### Text segment
* * *

When House Met Disco – A Guide

Posted: August 8th, 2018 | Author: | Filed under: Features | Tags: | No Comments »

As it was a continuation in the timeline of club music it is quite natural that via sampling the early years of house were already littered with references to what happened before: disco. Pioneering Chicago house records used vocal snippets of the classic repertoire of disco and replayed its basslines and arrangements. Just take Isaac Hayes’ „I Can’t Turn Around“ for example, which was not only used in Farley Jackmaster Funk’s „Love Can’t Turn Around“, but also numerous other house tracks at that time. And acapellas from the back catalogue of classic disco labels like Salsoul, Prelude or West End never stopped being used for giving a track that extra imperative on the floor. But as well as disco always remained an integral of house music’s matrix, particularly lesser productions means led to different approaches of utilizing it. From the mid 80s on, nearly no house producer could afford to set up an orchestra in a studio, also many were not trained to write and arrange music as many protagonists of the classic disco era were. Still, the desire to reference or recreate the disco legacy with a house groove was always there until today, and the ways with which disco and house connected were manfifold and innovative. We take a look at some prime examples.

Mitch Winthrop – Everybody’s Going Disco Crazy (Everybody’s Much Crazy Records, 1991)

I first heard this record at Hamburg’s Front club, where it was a total anthem. At the time most people were actually not disco crazy anymore, but this was a perfect reminder to never forget where it was all coming from.

Reese Project – Direct Me (Joey Negro Disco Blend Mix) (Network, 1991)

Dave Lee aka Joey Negro was one of the first house producers that were not content with only sampling disco elements, but who aimed for a production that came as close as possible to disco’s original production and arrangement values. His remix for Kevin Saunderson’s garage house project went all the way. Joey Negro had the knowledge and had paid close attention, and obviously his directive was to achieve anthemic euphoria, and as all was done with loving detail, straight to the syndrum pew pew pews, he proved himself to be a trustworthy ambassador of the disco heritage, and remained ever since.

Nature Boy – Tobago (Black Label, 1992)

Milo from Bristol’s legendary Wild Bunch soundsystem deconstructing disco source material down to dark and gritty netherworld. None of the glitz of the sample references survived the process, and the music seemed to rather kick you out into the back alley through the back door than sway you in through the velvet rope on the other side of the building. I found „Ruff Disco Volume One“ in a bargain bin in the early 90s and I think it still sounds totally visionary and unique.

* * *

### Provided records
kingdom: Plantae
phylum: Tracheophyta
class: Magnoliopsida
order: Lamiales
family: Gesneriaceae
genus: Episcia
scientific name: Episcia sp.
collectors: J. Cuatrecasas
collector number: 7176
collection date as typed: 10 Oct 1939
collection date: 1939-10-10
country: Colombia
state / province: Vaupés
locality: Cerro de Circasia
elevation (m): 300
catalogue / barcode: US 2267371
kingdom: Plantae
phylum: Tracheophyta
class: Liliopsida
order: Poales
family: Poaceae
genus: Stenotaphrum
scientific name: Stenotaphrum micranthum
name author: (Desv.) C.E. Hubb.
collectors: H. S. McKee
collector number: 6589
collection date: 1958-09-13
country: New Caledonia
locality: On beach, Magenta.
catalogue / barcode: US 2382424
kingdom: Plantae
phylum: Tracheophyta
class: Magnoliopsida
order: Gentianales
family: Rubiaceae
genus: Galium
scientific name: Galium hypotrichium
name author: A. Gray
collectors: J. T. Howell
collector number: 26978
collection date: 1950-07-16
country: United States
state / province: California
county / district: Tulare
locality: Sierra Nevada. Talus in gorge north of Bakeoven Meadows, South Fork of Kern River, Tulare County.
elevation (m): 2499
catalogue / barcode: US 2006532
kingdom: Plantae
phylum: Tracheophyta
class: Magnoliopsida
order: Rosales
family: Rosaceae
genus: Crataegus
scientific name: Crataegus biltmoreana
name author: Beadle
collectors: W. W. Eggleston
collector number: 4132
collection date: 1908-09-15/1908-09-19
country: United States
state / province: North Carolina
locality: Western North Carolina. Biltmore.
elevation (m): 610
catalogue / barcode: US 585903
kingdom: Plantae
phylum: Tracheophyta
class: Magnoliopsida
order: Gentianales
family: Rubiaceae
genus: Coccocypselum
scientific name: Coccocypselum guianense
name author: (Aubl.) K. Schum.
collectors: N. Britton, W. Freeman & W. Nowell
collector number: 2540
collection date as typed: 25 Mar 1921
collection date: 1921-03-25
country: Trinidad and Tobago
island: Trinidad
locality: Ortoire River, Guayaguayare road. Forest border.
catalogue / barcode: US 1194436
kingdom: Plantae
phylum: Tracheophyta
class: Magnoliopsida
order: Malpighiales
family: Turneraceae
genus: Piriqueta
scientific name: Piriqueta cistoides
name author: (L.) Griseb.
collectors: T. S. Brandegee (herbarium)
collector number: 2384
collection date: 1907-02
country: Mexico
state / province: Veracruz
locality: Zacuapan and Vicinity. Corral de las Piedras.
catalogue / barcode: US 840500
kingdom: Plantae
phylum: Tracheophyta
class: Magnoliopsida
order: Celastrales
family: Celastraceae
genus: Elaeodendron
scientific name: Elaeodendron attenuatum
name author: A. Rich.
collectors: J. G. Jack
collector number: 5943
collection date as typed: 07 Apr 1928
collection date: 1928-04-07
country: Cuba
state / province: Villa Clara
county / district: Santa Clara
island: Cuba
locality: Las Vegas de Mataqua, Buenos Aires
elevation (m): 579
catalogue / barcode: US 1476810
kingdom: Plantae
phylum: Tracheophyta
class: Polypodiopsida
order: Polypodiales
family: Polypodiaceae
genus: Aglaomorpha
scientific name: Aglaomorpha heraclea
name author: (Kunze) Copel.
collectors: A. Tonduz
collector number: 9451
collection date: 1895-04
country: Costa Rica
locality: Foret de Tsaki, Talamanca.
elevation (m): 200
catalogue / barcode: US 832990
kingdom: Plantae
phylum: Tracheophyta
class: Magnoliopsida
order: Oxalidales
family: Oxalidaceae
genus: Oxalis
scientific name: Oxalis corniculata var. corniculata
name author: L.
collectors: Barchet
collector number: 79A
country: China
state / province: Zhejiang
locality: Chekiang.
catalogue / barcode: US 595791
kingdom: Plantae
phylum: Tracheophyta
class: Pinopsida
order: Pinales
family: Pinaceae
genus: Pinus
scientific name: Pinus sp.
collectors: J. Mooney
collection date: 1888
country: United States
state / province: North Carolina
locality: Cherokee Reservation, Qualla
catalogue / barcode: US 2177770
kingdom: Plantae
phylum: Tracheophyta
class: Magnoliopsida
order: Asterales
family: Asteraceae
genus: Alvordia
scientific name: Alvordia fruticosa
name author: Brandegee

* * *

### Parts of the exercise
1 – In the guide to house and disco, shorten the paragraph that begins "Dave Lee aka Joey Negro" and keep its main facts.
2 – Please carry the guide to house and disco on past its last sentence.
The rows can be left aside.

### Responses by task
1 – Dave Lee, known as Joey Negro, was one of the first house producers to go beyond sampling disco and aim for a sound as close as possible to disco's original production and arrangement values. His remix for Kevin Saunderson's garage house project went all the way. Knowledgeable and attentive, he aimed for anthemic euphoria and worked with loving detail down to the syndrum "pew pew pews." The remix proved him a trustworthy ambassador of the disco heritage, and he has remained one ever since.

2 –
Romanthony – In The Mix (Azuli Records, 1994)

A tribute to Tony Humphries and the whole New Jersey legacy by Romanthony, one of house music’s greatest producers ever. If there ever was a more convincing argument to never deny your roots and keep them alive in what you are doing, I would like to hear it.

Jump Cutz – House Luck (Luxury Service Records, 1995)

One of many highlights from the Jump Cutz series, produced by Rob Mello and Zaki Dee. This really shows that often a good disco house track is no rocket science. Deconstruct source material into several parts. Reconstruct said parts as you please. Watch them go.

The Morning Kids – Free Lovin’ (Housedream) (Balihu Records, 1996)

As a true disco lover and dancer, Daniel Wang knew that it is the early morning hours when the magic of a good night out really unfolds. A rather simplistic meditation based on just a few samples compared to his later vintage syntheziser led output, but it still works a treat if the DJ decides it is finally the right time to switch gear. When it was released, the balearic revival was just a few sunrises away.

Los Jugaderos – What You Doing To This Girl? (Jus’ Trax, 1996)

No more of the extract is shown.